• _PASSAGE SHOWN_:
Every other year I go to the Caribbean on the NR Cruise. It's a working vacation. I do panels, and host dinner parties. Every night I sit at a table as the Official Guy from The Magazine, and it's a two-hour confab. Fun! Also, sometimes, work. There are cocktail parties and a smoker. I love it. I love being on a ship; it's great to have 300 other folk who give you a nod or thumbs-up.

This is my ninth NR Cruise, and my 5th on this sunny winter route. Every time I weigh it against the previous one. This one I needed more than any of the others, because I needed a break from the cold and the imperatives of Christmas with its empty-nest vacancy. I was packed three days before I left. I almost ran to the airport, I had so much energy.

This was going to be great.

And? Well? That's what this week is about. Reset to the morning I left; your host is sitting in the airport, drinking coffee.

 

 

Isn't this the most amazing picture?

 

It's the airport, made out pictures people posted on Instagram during the Superbowl. How did they do that? So much work!

Well, I think it's easier when they color the pictures.

Yes, it's the ever-popular pre-trip Airport Entry. Time of day? Who cares. It’s never any specific time at an airport, is it? It’s always the Now, mixed with the About to Be. This is why the bar is open at 7:30 AM.

The speakers were playing Steppenwolf. Magic Carpet Ride. The unedited version. The song is fifty years old. We don’t need to hear it anymore. No one does. The people who care for the song, or feel it sets a certain mood, do not need additional encouragement to drink. If you need to drink at 7:30 AM it’s not because Steppenwolf is playing.

Then the speakers played Kansas. The one about a son, who was wayward, and the importance of maintaining his current course of action. I packed up to move elsewhere in the terminal, and as I passed the bar I asked the bartender if they made her play this.

• _LISTED ENTRIES_:
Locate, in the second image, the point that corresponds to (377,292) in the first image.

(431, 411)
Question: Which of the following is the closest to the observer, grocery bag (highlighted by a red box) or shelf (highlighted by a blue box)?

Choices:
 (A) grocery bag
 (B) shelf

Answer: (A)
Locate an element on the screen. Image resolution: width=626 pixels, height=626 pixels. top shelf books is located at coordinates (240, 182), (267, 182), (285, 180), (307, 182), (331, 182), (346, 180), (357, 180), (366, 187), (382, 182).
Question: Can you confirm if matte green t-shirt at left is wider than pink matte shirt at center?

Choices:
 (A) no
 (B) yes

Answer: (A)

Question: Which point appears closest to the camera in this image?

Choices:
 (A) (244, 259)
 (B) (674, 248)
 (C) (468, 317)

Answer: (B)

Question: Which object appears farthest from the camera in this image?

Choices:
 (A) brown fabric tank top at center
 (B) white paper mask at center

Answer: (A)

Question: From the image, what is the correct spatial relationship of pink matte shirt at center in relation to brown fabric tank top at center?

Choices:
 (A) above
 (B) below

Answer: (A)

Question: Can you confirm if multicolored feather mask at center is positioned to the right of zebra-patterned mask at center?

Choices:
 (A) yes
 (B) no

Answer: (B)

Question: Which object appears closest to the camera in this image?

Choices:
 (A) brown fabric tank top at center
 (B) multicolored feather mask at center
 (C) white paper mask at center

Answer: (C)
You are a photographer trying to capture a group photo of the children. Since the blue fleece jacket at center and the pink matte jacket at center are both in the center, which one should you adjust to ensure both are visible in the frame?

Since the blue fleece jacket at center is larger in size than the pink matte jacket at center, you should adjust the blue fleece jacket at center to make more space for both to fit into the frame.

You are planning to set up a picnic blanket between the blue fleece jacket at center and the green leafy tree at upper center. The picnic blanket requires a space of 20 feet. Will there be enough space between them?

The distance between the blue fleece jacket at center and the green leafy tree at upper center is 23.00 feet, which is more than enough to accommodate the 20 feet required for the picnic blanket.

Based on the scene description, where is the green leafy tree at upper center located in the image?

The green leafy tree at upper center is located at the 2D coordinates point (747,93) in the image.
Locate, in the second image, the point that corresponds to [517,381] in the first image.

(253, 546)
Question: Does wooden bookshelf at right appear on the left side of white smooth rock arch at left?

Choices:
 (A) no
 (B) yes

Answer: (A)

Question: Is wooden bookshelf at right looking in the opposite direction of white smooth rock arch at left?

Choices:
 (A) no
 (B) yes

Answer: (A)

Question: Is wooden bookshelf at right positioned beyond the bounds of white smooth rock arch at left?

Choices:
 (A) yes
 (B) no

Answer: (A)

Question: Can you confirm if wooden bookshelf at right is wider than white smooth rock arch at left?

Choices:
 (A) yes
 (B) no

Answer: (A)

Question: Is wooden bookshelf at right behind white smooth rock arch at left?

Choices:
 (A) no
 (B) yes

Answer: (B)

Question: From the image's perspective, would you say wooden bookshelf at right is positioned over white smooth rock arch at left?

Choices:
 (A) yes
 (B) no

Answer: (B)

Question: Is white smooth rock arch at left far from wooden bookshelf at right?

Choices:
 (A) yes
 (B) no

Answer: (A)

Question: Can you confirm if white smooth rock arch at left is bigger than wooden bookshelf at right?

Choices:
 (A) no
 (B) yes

• _WHAT THIS EXERCISE ASKS_:
• a. Translate into French this sentence from the cruise post: "If you need to drink at 7:30 AM it's not because Steppenwolf is playing."
• b. Print the part of the cruise post from "Well, I think" to "at 7:30 AM.".

• _TASK-BY-TASK OUTPUTS_:
• a. Si vous avez besoin de boire à 7 h 30 du matin, ce n'est pas parce que Steppenwolf passe.

• b.
Well, I think it's easier when they color the pictures.

Yes, it's the ever-popular pre-trip Airport Entry. Time of day? Who cares. It’s never any specific time at an airport, is it? It’s always the Now, mixed with the About to Be. This is why the bar is open at 7:30 AM.